*** Block opens ***

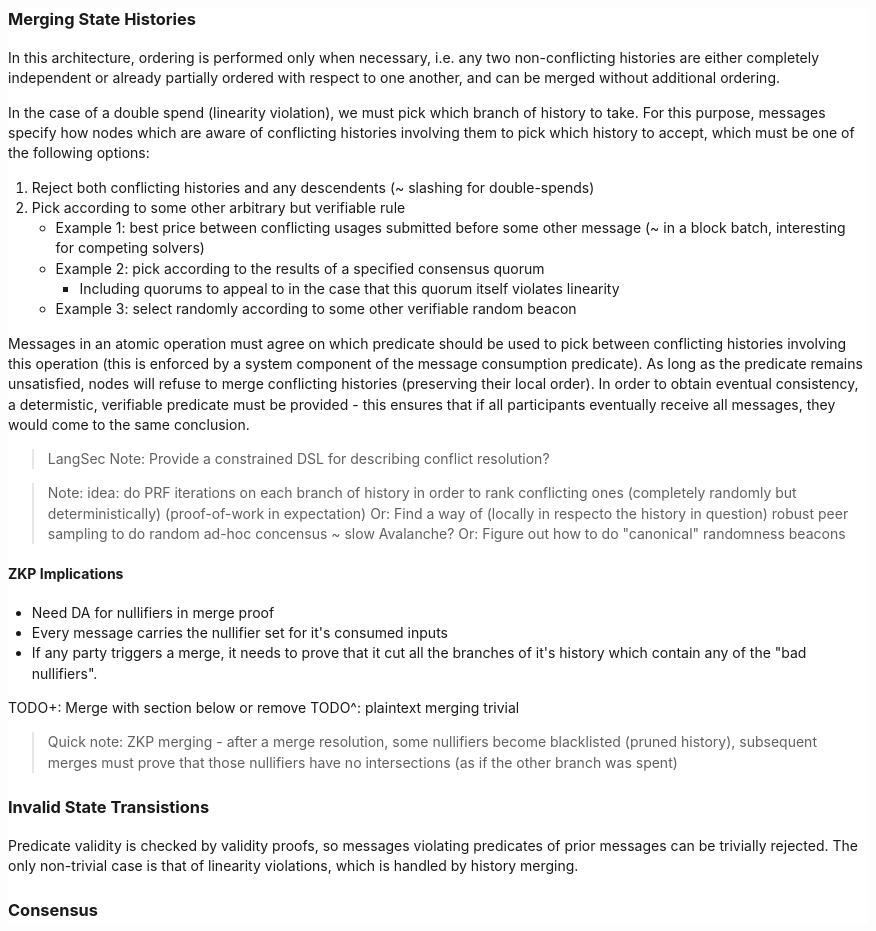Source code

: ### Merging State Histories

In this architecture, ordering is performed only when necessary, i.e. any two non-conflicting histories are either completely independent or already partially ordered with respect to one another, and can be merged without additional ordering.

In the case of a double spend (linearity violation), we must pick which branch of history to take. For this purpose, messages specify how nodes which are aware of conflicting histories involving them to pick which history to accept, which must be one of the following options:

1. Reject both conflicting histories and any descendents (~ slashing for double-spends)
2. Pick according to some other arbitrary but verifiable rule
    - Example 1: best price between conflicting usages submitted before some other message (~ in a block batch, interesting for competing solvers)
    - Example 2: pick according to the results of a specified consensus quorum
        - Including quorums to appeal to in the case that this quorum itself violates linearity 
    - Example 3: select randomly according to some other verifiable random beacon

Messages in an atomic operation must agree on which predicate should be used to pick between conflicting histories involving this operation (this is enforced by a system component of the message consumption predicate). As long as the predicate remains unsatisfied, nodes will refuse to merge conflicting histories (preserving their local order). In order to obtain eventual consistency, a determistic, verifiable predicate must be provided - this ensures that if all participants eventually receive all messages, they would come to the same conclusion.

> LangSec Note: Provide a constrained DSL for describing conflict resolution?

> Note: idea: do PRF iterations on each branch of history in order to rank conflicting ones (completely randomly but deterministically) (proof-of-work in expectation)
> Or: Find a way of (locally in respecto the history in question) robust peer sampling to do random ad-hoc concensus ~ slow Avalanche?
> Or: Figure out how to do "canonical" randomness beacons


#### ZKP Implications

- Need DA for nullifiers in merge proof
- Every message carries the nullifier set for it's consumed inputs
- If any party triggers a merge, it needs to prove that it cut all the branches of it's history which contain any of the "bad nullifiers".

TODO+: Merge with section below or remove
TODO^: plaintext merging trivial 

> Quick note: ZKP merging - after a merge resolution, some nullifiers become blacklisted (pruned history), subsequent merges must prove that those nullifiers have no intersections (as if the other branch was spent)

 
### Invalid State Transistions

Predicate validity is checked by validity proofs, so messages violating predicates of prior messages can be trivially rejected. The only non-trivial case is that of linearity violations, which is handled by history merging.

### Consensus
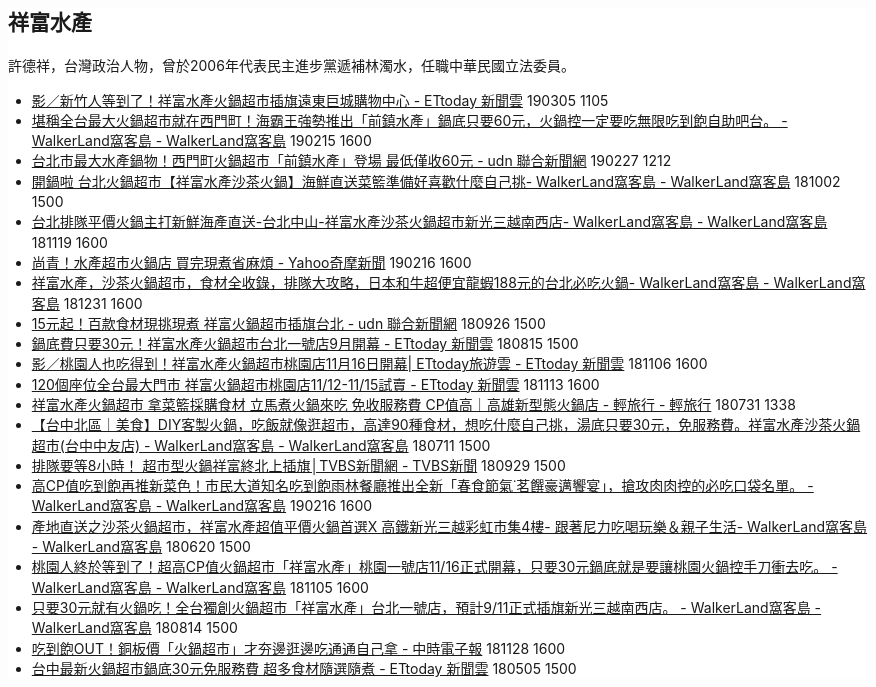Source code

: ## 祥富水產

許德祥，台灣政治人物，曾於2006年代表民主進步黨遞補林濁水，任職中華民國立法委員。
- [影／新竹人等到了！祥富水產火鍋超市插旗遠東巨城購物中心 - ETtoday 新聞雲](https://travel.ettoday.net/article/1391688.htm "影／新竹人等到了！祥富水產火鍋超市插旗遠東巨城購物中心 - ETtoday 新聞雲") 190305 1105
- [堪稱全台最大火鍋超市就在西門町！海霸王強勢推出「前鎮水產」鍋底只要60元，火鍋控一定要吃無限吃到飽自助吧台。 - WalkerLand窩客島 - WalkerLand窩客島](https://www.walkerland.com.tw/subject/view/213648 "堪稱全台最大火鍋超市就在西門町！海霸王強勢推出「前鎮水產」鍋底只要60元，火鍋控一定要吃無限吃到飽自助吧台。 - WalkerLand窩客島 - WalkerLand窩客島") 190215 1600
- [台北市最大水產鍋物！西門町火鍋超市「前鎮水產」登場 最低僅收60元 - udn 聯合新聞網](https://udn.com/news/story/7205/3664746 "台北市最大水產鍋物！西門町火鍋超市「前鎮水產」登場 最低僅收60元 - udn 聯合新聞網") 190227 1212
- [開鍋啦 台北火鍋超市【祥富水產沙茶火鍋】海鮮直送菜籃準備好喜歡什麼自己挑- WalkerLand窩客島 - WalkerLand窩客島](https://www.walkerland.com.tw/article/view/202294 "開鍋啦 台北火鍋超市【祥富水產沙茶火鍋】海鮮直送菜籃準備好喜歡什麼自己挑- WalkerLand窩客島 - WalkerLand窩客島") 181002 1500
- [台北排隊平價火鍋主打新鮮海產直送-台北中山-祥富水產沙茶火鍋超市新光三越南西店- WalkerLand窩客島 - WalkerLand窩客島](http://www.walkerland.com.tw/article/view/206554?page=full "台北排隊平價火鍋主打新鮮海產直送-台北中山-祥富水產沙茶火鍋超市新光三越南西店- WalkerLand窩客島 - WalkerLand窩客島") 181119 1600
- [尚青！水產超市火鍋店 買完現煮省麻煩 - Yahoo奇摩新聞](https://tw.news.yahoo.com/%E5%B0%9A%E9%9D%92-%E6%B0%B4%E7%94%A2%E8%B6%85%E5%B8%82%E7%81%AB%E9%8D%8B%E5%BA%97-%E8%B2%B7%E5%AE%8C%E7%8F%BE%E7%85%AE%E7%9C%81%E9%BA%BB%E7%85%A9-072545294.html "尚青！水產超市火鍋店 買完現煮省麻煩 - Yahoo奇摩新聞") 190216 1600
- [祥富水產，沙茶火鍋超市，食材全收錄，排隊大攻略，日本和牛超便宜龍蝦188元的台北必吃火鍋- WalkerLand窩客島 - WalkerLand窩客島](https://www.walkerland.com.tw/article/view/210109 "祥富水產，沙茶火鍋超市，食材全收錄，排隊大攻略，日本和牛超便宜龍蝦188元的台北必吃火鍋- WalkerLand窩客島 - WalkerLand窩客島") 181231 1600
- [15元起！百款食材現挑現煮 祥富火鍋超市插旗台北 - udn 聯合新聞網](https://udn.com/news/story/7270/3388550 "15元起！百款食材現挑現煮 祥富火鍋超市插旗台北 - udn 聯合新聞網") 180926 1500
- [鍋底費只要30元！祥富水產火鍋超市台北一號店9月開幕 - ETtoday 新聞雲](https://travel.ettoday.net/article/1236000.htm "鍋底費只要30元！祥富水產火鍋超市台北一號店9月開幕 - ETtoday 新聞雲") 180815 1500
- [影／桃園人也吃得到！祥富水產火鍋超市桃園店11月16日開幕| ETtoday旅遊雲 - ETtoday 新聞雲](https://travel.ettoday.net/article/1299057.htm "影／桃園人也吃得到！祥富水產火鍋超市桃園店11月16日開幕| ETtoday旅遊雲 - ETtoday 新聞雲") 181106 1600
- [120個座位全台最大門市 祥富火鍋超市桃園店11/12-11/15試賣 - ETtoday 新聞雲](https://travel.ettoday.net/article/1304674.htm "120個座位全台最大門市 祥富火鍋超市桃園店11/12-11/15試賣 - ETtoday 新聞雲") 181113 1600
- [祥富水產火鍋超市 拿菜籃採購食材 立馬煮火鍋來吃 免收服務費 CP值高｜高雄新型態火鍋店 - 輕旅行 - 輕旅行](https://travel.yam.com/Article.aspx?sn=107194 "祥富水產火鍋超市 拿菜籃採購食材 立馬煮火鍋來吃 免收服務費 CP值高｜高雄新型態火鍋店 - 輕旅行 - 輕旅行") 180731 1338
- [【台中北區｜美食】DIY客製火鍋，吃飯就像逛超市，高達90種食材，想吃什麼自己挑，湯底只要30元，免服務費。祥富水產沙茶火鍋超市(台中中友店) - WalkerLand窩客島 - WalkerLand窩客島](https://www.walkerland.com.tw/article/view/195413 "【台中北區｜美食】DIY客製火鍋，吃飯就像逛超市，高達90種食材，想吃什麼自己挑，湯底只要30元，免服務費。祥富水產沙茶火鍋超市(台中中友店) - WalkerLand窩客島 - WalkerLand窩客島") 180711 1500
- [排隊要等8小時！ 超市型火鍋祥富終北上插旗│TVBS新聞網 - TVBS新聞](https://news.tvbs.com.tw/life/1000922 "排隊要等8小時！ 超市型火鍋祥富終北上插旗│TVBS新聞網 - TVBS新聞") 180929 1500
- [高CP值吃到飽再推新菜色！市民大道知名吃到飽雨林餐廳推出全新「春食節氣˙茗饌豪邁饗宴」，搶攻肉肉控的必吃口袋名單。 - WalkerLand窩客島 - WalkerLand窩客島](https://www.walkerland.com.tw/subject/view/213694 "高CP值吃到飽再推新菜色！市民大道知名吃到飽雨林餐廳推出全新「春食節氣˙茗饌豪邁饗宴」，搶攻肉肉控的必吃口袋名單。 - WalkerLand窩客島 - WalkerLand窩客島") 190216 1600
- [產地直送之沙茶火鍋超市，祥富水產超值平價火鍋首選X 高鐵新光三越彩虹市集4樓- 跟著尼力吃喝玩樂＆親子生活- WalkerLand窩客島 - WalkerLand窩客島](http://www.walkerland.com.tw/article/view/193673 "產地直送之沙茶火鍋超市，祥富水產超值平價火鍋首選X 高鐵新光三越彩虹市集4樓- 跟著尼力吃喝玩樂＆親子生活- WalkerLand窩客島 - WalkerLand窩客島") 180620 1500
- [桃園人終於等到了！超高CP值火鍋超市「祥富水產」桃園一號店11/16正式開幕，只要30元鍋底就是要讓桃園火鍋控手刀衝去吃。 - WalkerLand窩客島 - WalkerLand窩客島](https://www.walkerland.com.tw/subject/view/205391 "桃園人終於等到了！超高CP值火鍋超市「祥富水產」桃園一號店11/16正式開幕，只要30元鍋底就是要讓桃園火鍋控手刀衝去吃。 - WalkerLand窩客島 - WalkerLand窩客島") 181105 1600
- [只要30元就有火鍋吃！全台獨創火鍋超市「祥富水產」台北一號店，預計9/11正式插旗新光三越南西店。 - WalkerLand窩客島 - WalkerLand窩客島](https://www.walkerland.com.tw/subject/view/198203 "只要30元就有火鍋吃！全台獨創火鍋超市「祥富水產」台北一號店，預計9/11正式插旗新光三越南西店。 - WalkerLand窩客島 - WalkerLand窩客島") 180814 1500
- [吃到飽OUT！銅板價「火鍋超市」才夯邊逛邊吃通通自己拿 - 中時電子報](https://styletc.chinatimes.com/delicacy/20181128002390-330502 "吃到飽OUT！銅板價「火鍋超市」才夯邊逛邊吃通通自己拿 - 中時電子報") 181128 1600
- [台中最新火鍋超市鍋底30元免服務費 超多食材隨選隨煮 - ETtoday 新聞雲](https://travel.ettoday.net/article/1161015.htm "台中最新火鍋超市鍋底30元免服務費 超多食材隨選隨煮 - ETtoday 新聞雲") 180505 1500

*** Block closes ***

§ YOUR OBJECTIVE: When you reach the line in the material above that holds "In the case of", begin reproducing lines exactly, and stop after the line that holds "- Example 1: best".

§ YOUR RESPONSE:
In the case of a double spend (linearity violation), we must pick which branch of history to take. For this purpose, messages specify how nodes which are aware of conflicting histories involving them to pick which history to accept, which must be one of the following options:

1. Reject both conflicting histories and any descendents (~ slashing for double-spends)
2. Pick according to some other arbitrary but verifiable rule
    - Example 1: best price between conflicting usages submitted before some other message (~ in a block batch, interesting for competing solvers)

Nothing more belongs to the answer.